Therefore, a SMART sensor is suitable to meet the increasing demands on reliable monitoring tools such as miniaturization, the realization of high data sampling rates with higher accuracy and reliability, acquisition and decentralized real-time processing of spatially distributed measurement data, sensor fusion allowing the combination of different sensor data, ease of integration, (wireless) self-sufficient networking, higher reliability and less maintenance due to self-maintenance opportunities, low power and low latency (data transmission with minimal delay), the possibility of mobile edge computing (MEC), especially for mobile crowdsensing and cost reduction.

A vital facet addresses the monitoring of the sensor function itself. A service reduced and reliable sensor operation, especially in long-term remote-controlled applications, requires modern communication procedures between the sensor and the control unit. Today, even the most straightforward I.T. equipment like printers have fully automatic reconnection, self-analysis, and, if required, also calibration procedures. Any necessary information like driver updates or serial number-related information is available in repositories. The sensor should automatically connect in case of malfunctions or even routinely checks if updates or improvements are available. Unfortunately, this is not the case in most environmental sensors, which often also do not even have the most basic plug-in connection procedures. Therefore, significant technological innovations in sensor development are needed to provide smart monitoring technologies with self-repair mechanisms if the control software fails and reliable alerting functions in the event of contact failure (Fischer 2020). We need to implement state-of-the-art I.T. technology in the field, working based on plug-and-play technology, including fully automated transmission, verification, storage, accessibility of sensor metadata and sensor actions such as deployment or maintenance so that human interaction in sensor operation can be significantly reduced.

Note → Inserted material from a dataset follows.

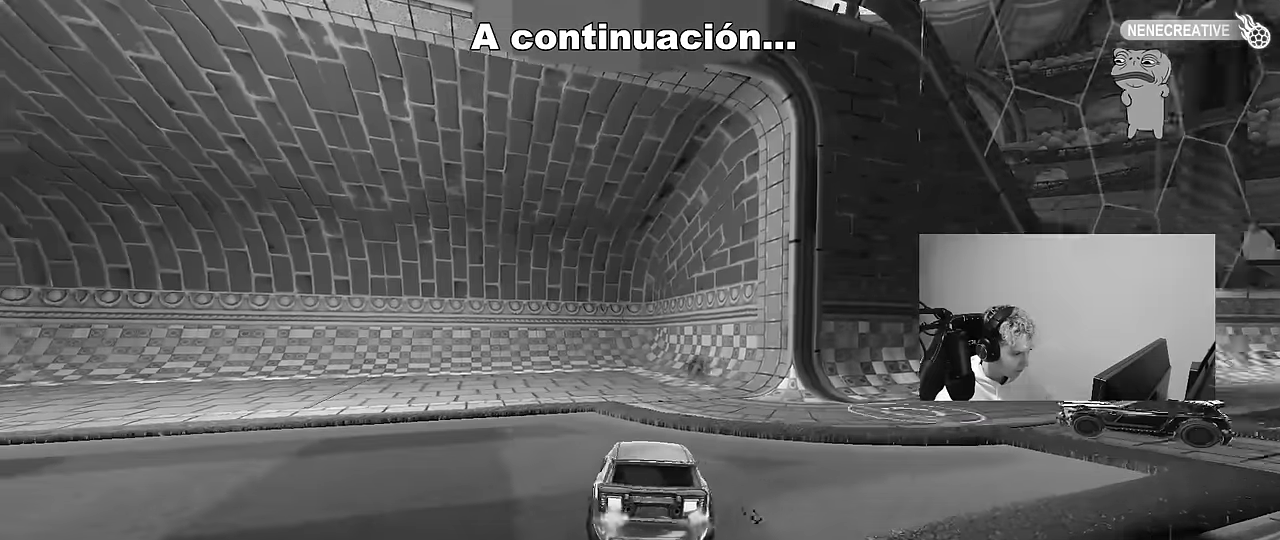
{"keys": ["a", "w"], "mouse": ["left"], "mouse_move": "still", "events": [[17, "s", "up"], [200, "a", "down"], [200, "d", "up"], [200, "w", "down"], [284, "mouse_left", "down"], [334, "shift", "down"], [434, "shift", "up"]]}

6.2.2.2 SMART Monitoring and FAIR Principles

The availability of sensor data represents a prerequisite for parametrization and model validation. Such data fusion and integration demonstrate the importance of implementing FAIR principles for sustainable data management and allows interoperability among different data services (Wilkinson et al., 2016). These principles primarily aim to generate the maximum benefit from data and their metadata by supporting machine-actionable data infrastructure processes making the data findable and accessible by machines and humans. However, it needs to be mentioned that the FAIR principles do not require a detailed description of data quality and do not cover content-related quality aspects. An assessment of data quality and the data provenance is essential to preclude the possibility of inaccurate, incomplete or even unsatisfactory data analysis applying and avoiding poorly derived, misleading or wrong conclusions. For our SMART monitoring approach, the following information needs to be part of any FAIR compliant data:

  • available auxiliary or prior measured data

  • essential information on smart sensor networks, including timing, ambient conditions and data aggregation issues

  • existent, general information regarding both sensor and measurement uncertainties and calibration of sensors in a traceable way

  • information on executed processing and analysis steps with their assumptions, e.g. information on quality control/assurance steps or applied Proxy–Transfer Functions to derive parameters of interest

  • information on used methods and their assumptions (e.g. test and training data set) of supervised and unsupervised machine learning generated data products

  • information on gridding algorithm and their specific assumptions/parameter settings especially for larger scale sensor data that have been converted into a derived data product (grid/raster; correlation)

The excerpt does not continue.